There’s no vaccine for the common cold, but you can take commonsense precautions to slow the spread of cold viruses:
- Wash your hands. Clean your hands thoroughly and often with soap and water, and teach your children the importance of hand-washing. If soap and water aren’t available, use an alcohol-based hand sanitizer.
- Disinfect your stuff. Clean kitchen and bathroom countertops with disinfectant, especially when someone in your family has a cold. Wash children’s toys periodically.
- Use tissues. Sneeze and cough into tissues. Discard used tissues right away, then wash your hands carefully.
Teach children to sneeze or cough into the bend of their elbow when they don’t have a tissue. That way they cover their mouths without using their hands.
- Don’t share. Don’t share drinking glasses or utensils with other family members. Use your own glass or disposable cups when you or someone else is sick. Label the cup or glass with the name of the person with the cold.
- Steer clear of colds. Avoid close contact with anyone who has a cold.
- Choose your child care center wisely. Look for a child care setting with good hygiene practices and clear policies about keeping sick children at home.
- Take care of yourself. Eating well, getting exercise and enough sleep, and managing stress might help you keep colds at bay.
What is the treatment for the common cold? Are there any home remedies for the common cold?
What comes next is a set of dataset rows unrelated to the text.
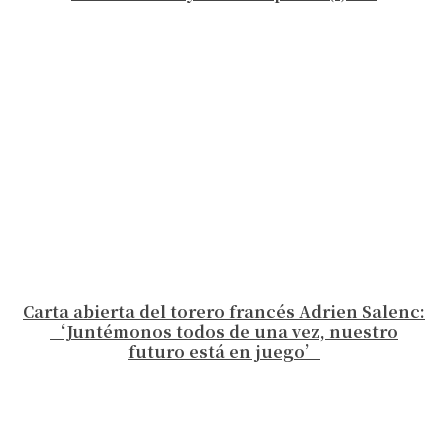
Carta abierta del torero francés Adrien Salenc:
‘Juntémonos todos de una vez, nuestro
futuro está en juego’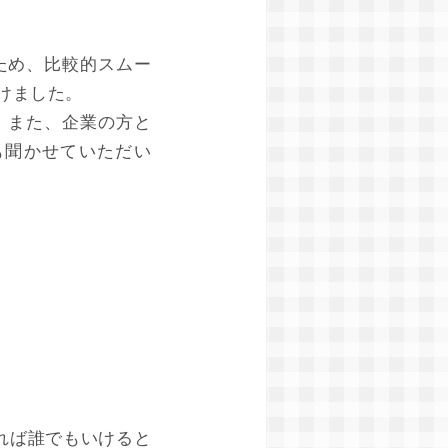
ため、比較的スムー
けました。
。また、企業の方と
も聞かせていただい
れば誰でもいけると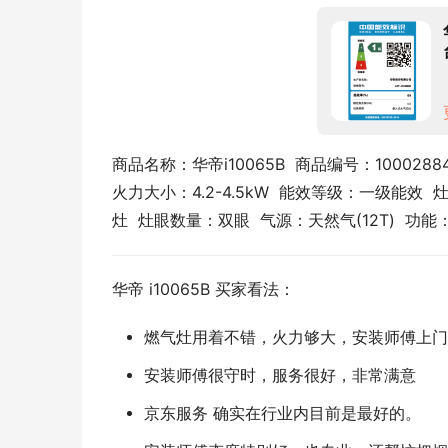
商品名称：华帝i10065B  商品编号：100028848
火力大小：4.2-4.5kW  能效等级：一级能效 
灶  灶眼数量：双眼  气源：天然气(12T) 
华帝 i10065B 买家看法：
燃气灶用着不错，火力够大，安装师傅上门
安装师傅很守时，服务很好，非常满意
京东服务 确实在行业内目前是最好的。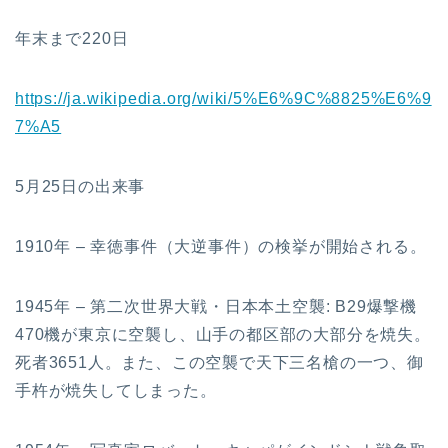
年末まで220日
https://ja.wikipedia.org/wiki/5%E6%9C%8825%E6%9
7%A5
5月25日の出来事
1910年 – 幸徳事件（大逆事件）の検挙が開始される。
1945年 – 第二次世界大戦・日本本土空襲: B29爆撃機
470機が東京に空襲し、山手の都区部の大部分を焼失。
死者3651人。また、この空襲で天下三名槍の一つ、御
手杵が焼失してしまった。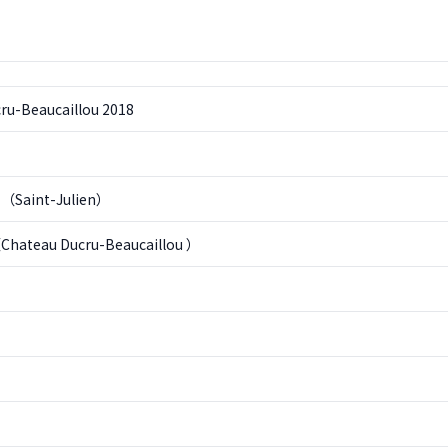
ru-Beaucaillou 2018
aint-Julien）
teau Ducru-Beaucaillou ）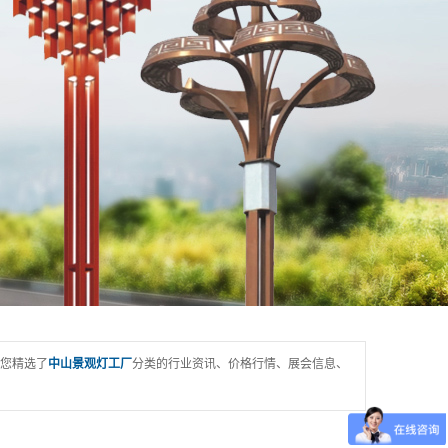
您精选了
中山景观灯工厂
分类的行业资讯、价格行情、展会信息、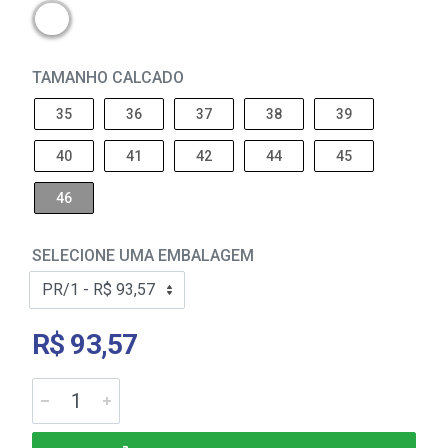
TAMANHO CALCADO
35
36
37
38
39
40
41
42
44
45
46
SELECIONE UMA EMBALAGEM
R$ 93,57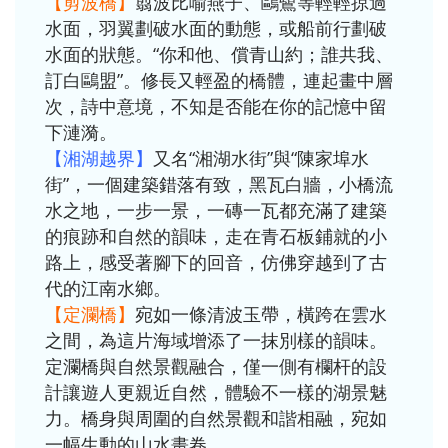
【剪波橋】
翦波比喻燕子、鷗鷺等輕輕掠過
水面，羽翼劃破水面的動態，或船前行劃破
水面的狀態。“你和他、償青山約；誰共我、
訂白鷗盟”。修長又輕盈的橋體，連起畫中層
次，詩中意境，不知是否能在你的記憶中留
下漣漪。
【湘湖越界】
又名“湘湖水街”與“陳家埠水
街”，一個建築錯落有致，黑瓦白牆，小橋流
水之地，一步一景，一磚一瓦都充滿了建築
的痕跡和自然的韻味，走在青石板鋪就的小
路上，感受著腳下的回音，仿佛穿越到了古
代的江南水鄉。
【定瀾橋】
宛如一條清波玉帶，橫跨在雲水
之間，為這片海域增添了一抹別樣的韻味。
定瀾橋與自然景觀融合，僅一側有欄杆的設
計讓遊人更親近自然，體驗不一樣的湖景魅
力。橋身與周圍的自然景觀和諧相融，宛如
一幅生動的山水畫卷。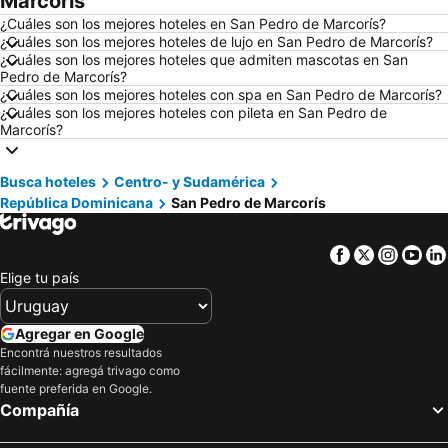
Marcorís
Hoteles en Maceió
Hoteles en Conil de la Frontera
¿Cuáles son los mejores hoteles en San Pedro de Marcorís?
Hoteles en Ámsterdam
Hoteles en Foz de Iguazú
¿Cuáles son los mejores hoteles de lujo en San Pedro de Marcorís?
¿Cuáles son los mejores hoteles que admiten mascotas en San
Hoteles en Maragogi
Hoteles en Punta del Diablo
Pedro de Marcorís?
Hoteles en Brasil
Hoteles en Maldonado
¿Cuáles son los mejores hoteles con spa en San Pedro de Marcorís?
¿Cuáles son los mejores hoteles con pileta en San Pedro de
Hoteles en Uruguay
Hoteles en Departamento de Colonia
Marcorís?
Hoteles en Argentina
Hoteles en Mallorca
Hoteles en Rocha
Hoteles en España
Busca hoteles
Centro- y Sudamérica
República Dominicana
San Pedro de Marcorís
Hoteles en Asturias
Hoteles en Asunción
Hoteles en Salto
Hoteles en Isla Samana
Facebook
Twitter
Insta
Yo
Hoteles en Bahamas
Hoteles en República Dominicana
Elige tu país
Hoteles en Colombia
Hoteles en Corea del Sur
Hoteles en Lanzarote
Hoteles en Alaska
Agregar en Google
Hoteles en Curazao
Encontrá nuestros resultados
fácilmente: agregá trivago como
fuente preferida en Google.
Compañía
There is no cure for the common cold. The common cold is a self-limiting illness that will resolve spontaneously with time and expectant management. Home remedies and medical treatments are directed at alleviating the symptoms associated with the common cold while the body fights off the infection.
Home treatment for upper respiratory infections includes getting rest and drinking plenty of fluids. In older children and adults, common over-the-counter drugs such as throat lozenges, throat sprays, cough drops, and cough syrups may help relieve symptoms, though they will not prevent or shorten the duration of the common cold. Gargling with warm saltwater may help people with sore throats. Decongestant drugs such as pseudoephedrine (Sudafed) or antihistamines may be used for nasal symptoms, while saline nasal sprays may also be beneficial. It is important to note that over-the-counter medications may cause undesirable side effects, therefore they must be taken with care and as directed. Pregnant women should discuss the safety of common over-the-counter medications with their pharmacist or health care professional.
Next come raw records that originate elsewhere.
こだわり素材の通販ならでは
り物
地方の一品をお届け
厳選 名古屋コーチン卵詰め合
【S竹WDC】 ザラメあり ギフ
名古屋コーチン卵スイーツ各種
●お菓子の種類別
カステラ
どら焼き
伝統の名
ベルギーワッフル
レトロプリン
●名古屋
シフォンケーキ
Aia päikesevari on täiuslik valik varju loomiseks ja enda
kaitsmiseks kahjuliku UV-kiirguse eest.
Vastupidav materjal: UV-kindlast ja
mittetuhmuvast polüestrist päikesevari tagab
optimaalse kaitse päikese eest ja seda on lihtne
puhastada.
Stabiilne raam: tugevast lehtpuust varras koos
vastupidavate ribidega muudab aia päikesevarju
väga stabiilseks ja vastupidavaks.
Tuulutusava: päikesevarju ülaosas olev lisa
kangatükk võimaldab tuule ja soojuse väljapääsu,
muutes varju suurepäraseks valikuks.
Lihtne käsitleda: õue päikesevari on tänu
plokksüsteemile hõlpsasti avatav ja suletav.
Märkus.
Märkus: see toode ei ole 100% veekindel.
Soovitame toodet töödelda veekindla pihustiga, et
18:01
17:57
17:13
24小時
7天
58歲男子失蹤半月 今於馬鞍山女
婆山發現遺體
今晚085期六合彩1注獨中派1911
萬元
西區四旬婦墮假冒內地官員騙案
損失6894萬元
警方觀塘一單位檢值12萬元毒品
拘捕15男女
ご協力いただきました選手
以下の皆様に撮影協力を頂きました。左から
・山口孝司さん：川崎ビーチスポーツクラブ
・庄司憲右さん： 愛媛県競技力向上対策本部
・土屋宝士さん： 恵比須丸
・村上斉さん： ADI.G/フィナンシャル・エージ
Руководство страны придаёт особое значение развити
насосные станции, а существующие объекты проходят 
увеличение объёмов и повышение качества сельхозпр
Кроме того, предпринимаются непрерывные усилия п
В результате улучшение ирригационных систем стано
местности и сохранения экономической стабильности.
Acetaminophen (Tylenol and others) and non-steroidal anti-inflammatory drugs such as ibuprofen (Advil, Motrin) are common over-the-counter medicines that can help with fever, sore throat, headache, and body aches.
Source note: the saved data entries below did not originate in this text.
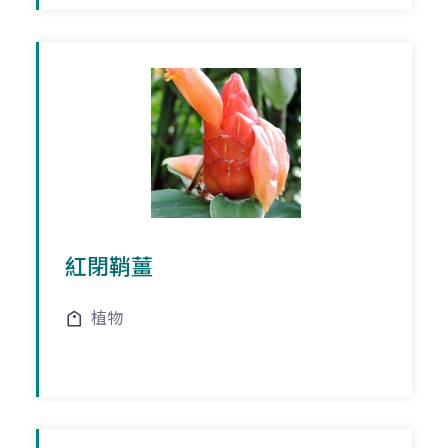
紅閉鞘薑
植物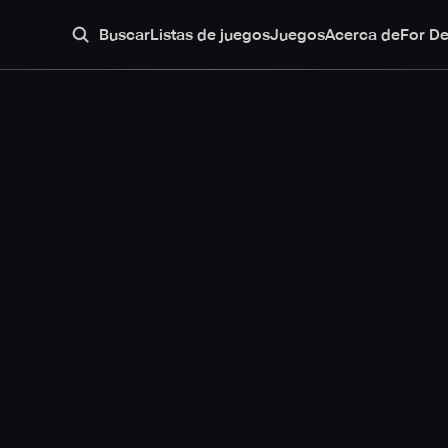
Buscar
Listas de juegos
Juegos
Acerca de
For D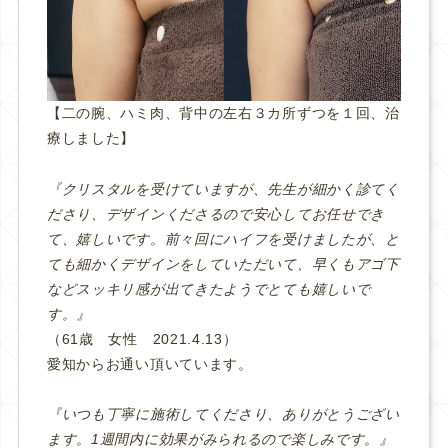
【二の腕、ハミ肉、背中の左右３カ所ずつを１回、治
療しました】
『クリスタルを受けていますが、先生が細かく診てく
ださり、デザインくださるので安心してお任せでき
て、嬉しいです。前々回にハイフを受けましたが、と
ても細かくデザインをしていただいて、早くもアゴ下
などスッキリ感が出てきたようでとても嬉しいで
す。』
（61歳 女性 2021.4.13）
愛知からお通い頂いています。
『いつも丁寧に施術してくださり、ありがとうござい
ます。1週間内に効果がみられるので楽しみです。』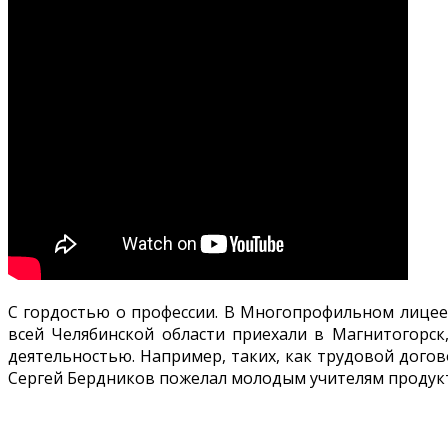
С гордостью о профессии. В Многопрофильном лицее 
всей Челябинской области приехали в Магнитогорск
деятельностью. Например, таких, как трудовой догов
Сергей Бердников пожелал молодым учителям продук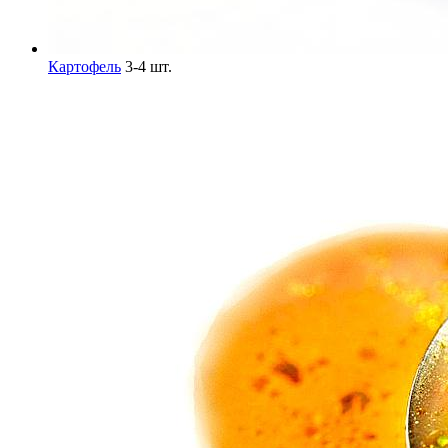
Картофель
3-4 шт.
The treatment for infants and small children with the common cold is supportive as well. It is especially important to allow rest and encourage plenty of fluids in order to prevent dehydration. Nasal drops and bulb suctioning may be used to clear nasal mucus from the nasal passages in infants. Medicines such as acetaminophen and ibuprofen may be taken for pain or fever based on the package recommendations for age and weight. Do not use aspirin or aspirin-containing medications in children or teenagers because it has been associated with a rare, potentially fatal condition called Reye’s syndrome. Finally, over-the-counter cough and cold medications for infants and young children are not recommended. Medication manufacturers now recommend that over-the-counter cough and cold drugs not be used in children younger than 4 years of age because of serious and potentially life-threatening side effects.
Common alternative treatments to prevent or treat the common cold, such as vitamin C, zinc, echinacea, and other herbal remedies, have had mixed results in studies evaluating their effectiveness. Therefore, discuss these treatment options with a health care professional.